Queridos hermanos y hermanas, ¡buenos días!
Una vez concluida la visión de conjunto de los vicios, ha llegado el momento de dirigir nuestra mirada al cuadro simétrico, que se opone a la experiencia del mal. El corazón humano puede entregarse a las malas pasiones, puede prestar atención a tentaciones dañinas disfrazadas con ropajes persuasivos, pero también puede oponerse a ellas.
Por laborioso que sea, el ser humano está hecho para el bien, que le realiza verdaderamente, y también puede practicar este arte, haciendo que ciertas disposiciones se hagan permanentes en él. La reflexión sobre esta maravillosa posibilidad nuestra constituye un capítulo clásico de la filosofía moral: el capítulo de las virtudes.
Los filósofos romanos lo llamaban virtus, los griegos aretè. El término latino subraya sobre todo que la persona virtuosa es fuerte, valiente, capaz de disciplina y ascetismo; de ahí que el ejercicio de la virtud sea fruto de una larga germinación, que requiere esfuerzo e incluso sufrimiento. Por otra parte, la palabra griega aretè indica algo que sobresale, algo que destaca, que suscita admiración. La persona virtuosa es, por tanto, la que no se distorsiona deformándose, sino que es fiel a su vocación, se realiza plenamente.
Iríamos por mal camino si pensáramos que los santos son excepciones de la humanidad: una especie de estrecho círculo de campeones que viven más allá de los límites de nuestra especie. Los santos, en esta perspectiva que acabamos de introducir sobre las virtudes, son en cambio aquellos que llegan a ser plenamente ellos mismos, que realizan la vocación propia de todo hombre.
¡Qué mundo tan feliz sería si la justicia, el respeto, la benevolencia mutua, la amplitud de miras y la esperanza fueran la normalidad compartida, y no en cambio una rara anomalía! Por eso, el capítulo de la acción virtuosa, en estos tiempos dramáticos nuestros en los que a menudo nos encontramos con lo peor de lo humano, debería ser redescubierto y practicado por todos. En un mundo deformado, debemos recordar la forma en la que hemos sido moldeados, la imagen de Dios que está impresa para siempre en nosotros.

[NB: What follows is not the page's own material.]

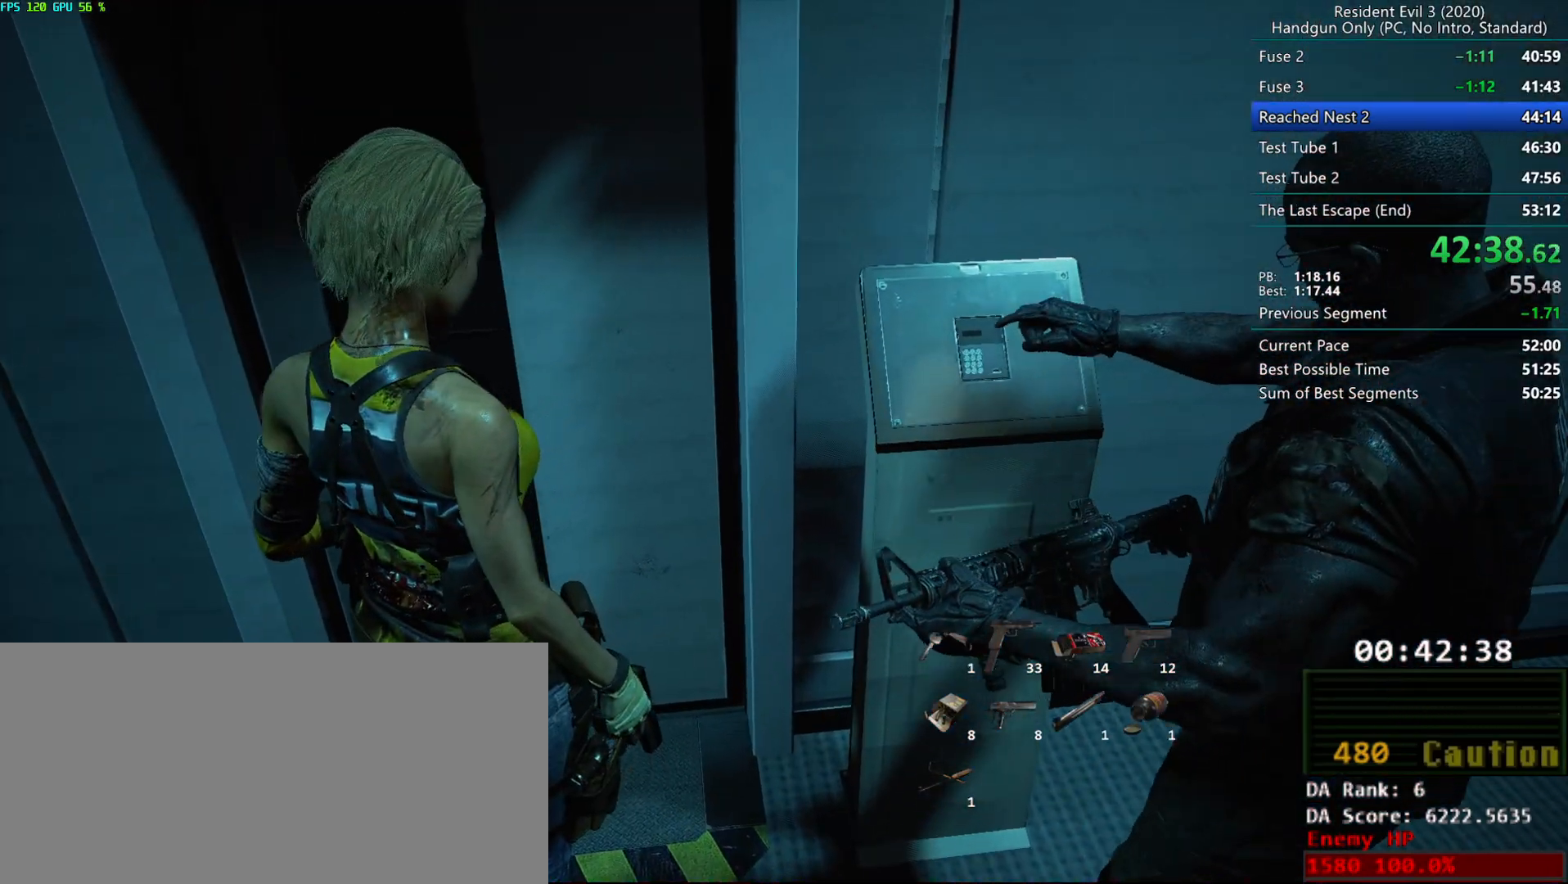
{"keys": ["f"], "mouse": [], "events": [[183, "f", "down"]]}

Pero, ¿cómo definir el concepto de virtud? El Catecismo de la Iglesia Católica nos ofrece una definición precisa y concisa: "La virtud es una disposición habitual y firme a hacer el bien" (nº 1803). No es, por tanto, un bien improvisado y un tanto aleatorio que cae del cielo de forma episódica. La historia nos dice que incluso criminales, en un momento de lucidez, han realizado buenas acciones; ciertamente estas acciones están escritas en el "libro de Dios", pero la virtud es otra cosa.
Es un bien que surge de una lenta maduración de la persona, hasta convertirse en una característica interior. La virtud es un hábito de libertad. Si somos libres en cada acto, y cada vez estamos llamados a elegir entre el bien y el mal, la virtud es lo que nos permite tener un habitus hacia la elección correcta.
Si la virtud es un don tan hermoso, surge inmediatamente una pregunta: ¿cómo es posible adquirirla? La respuesta a esta pregunta no es sencilla, sino compleja.
Para el cristiano, el primer auxilio es la gracia de Dios. En efecto, el Espíritu Santo actúa en nosotros, que hemos sido bautizados, obrando en nuestra alma para conducirla a una vida virtuosa. ¡Cuántos cristianos han llegado a la santidad entre lágrimas, al darse cuenta de que no podían superar ciertas debilidades! Pero han experimentado que Dios ha completado esa obra buena que para ellos era sólo un esbozo. La gracia precede siempre a nuestro compromiso moral.
Además, nunca debemos olvidar la riquísima lección de la sabiduría de los antiguos, que nos dice que la virtud crece y puede cultivarse. Y para que esto ocurra, el primer don del Espíritu que hay que pedir es precisamente la sabiduría. El ser humano no es territorio libre para la conquista de los placeres, las emociones, los instintos, las pasiones, sin poder hacer nada contra esas fuerzas a veces caóticas que lo habitan. Un don inestimable que poseemos es la apertura de espíritu, es la sabiduría que sabe aprender de los errores para dirigir bien la vida. Luego necesitamos la buena voluntad: la capacidad de elegir el bien, de moldearnos mediante el ejercicio ascético, rehuyendo los excesos.
Queridos hermanos y hermanas, comencemos así nuestro viaje a través de las virtudes, en este universo sereno y desafiante, pero decisivo para nuestra felicidad.